De fait, l’éradication de ce fléau passe par «l’engagement collectif d’une espèce de djihad», préconise-t-il à l’adresse des opérateurs du FCE. «Au rythme où va ce phénomène dévastateur, vous risquez de disparaître», lance-t-il à l’adresse des opérateurs. La première victime, selon lui, de ce fléau, est l’entreprise publique qui est tenue de travailler dans la clarté, de s’acquitter de ses impôts et de vendre avec la facture, qui se retrouve marginalisée dans son pays, même pour des productions qu’elle arrive à exporter.
L’entreprise privée est désormais la seconde victime, dit-il, car, aucune compétitivité ne pourrait survivre à l’informel.
Le consommateur figure comme troisième victime dans l’ordre établi par le Premier ministre. Il est exposé sans défense aux réseaux de la spéculation capables d’organiser la rareté du produit et la flambée de ses prix de vente, annihilant ainsi toute amélioration des salaires et des revenus, indique-t-il.
Sollicité pour donner le bilan du Credoc (crédit documentaire), imposé par le gouvernement il y a trois ans pour le paiement des importations, M.Ouyahia s’est contenté de rappeler que cette mesure était nécessaire, estimant que ce mode de paiement n’a pas échoué. «Pour preuve, nous avons importé des quantités de blé et de lait pour en nourrir trois peuples, le nôtre, celui de la Libye et de la Tunisie, et c’est à travers ce mode que nous avons réglé ces importations», a-t-il fait observer.
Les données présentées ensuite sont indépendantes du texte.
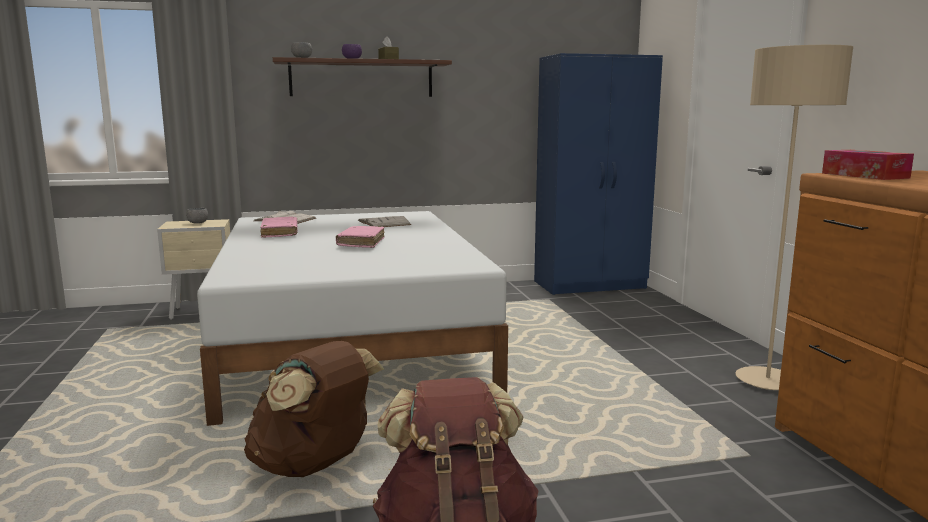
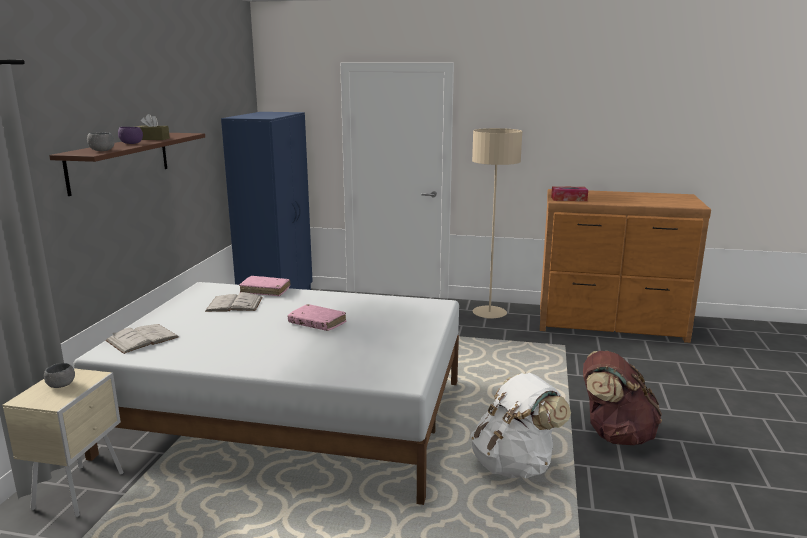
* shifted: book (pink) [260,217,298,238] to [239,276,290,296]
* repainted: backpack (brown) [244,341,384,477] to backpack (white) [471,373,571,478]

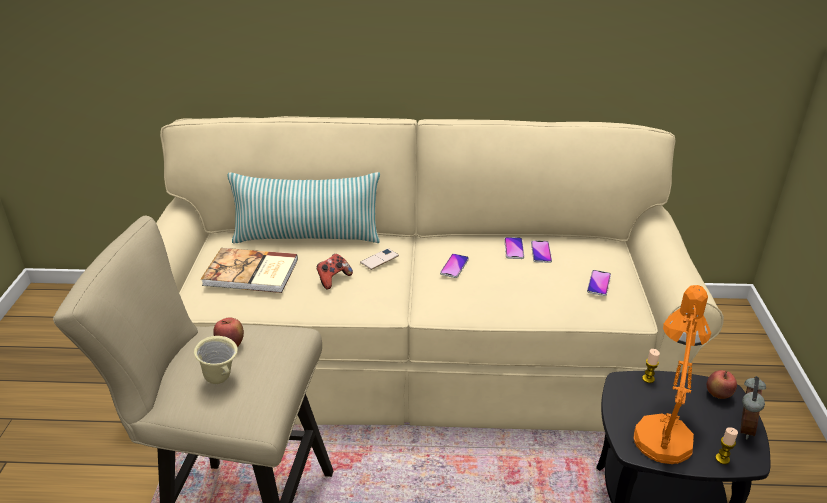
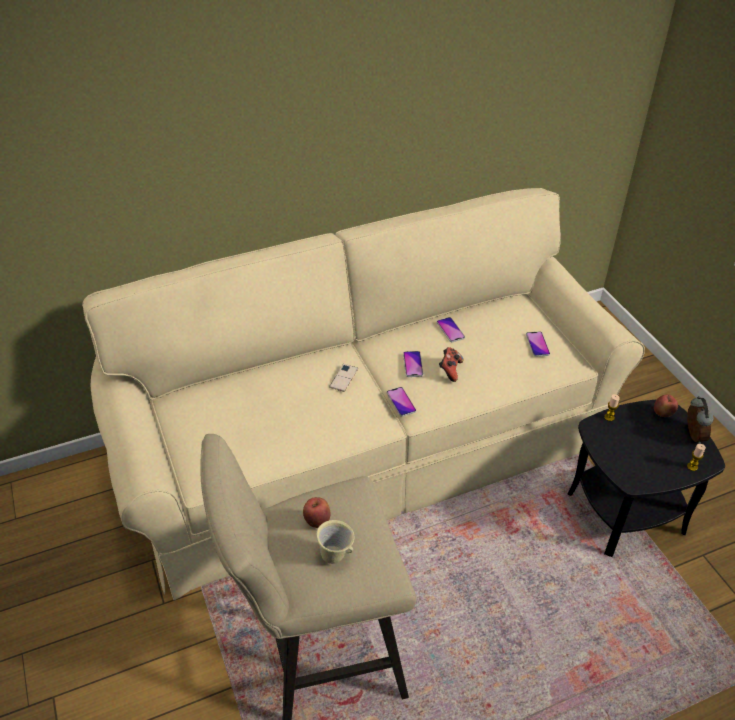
* gone: book [201,248,298,293]
* gone: pillow [228,172,380,243]
* gone: table lamp (orange) [634,285,711,464]
* shifted: game controller [316,254,353,290] to [439,347,463,382]
* shifted: phone [531,240,552,263] to [387,387,416,417]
A propos de la règle des 51/49 imposée depuis un peu plus d’un an à l’investisseur privé algérien, en particulier dans le domaine de la production du ciment, au même titre que les étrangers, M.Ouyahia a relevé que cette disposition est supprimée définitivement depuis quelques semaines.
A ceux qui soutiennent que l’Etat a recours au veto pour empêcher certains privés d’investir dans certains créneaux comme le port, la pétrochimie et la sidérurgie, le Premier ministre nie l’existence d’un quelconque veto en exhortant les opérateurs à plus de patience et de courage. Cependant, «la collectivité nationale n’a pas évolué pour mettre entre les mains d’un privé une enceinte portuaire».
En réponse à une question d’un opérateur économique, relative au week-end universel, M.Ouyahia a estimé que le retour à ce dernier est «quelque chose qui créerait un choc sociétal».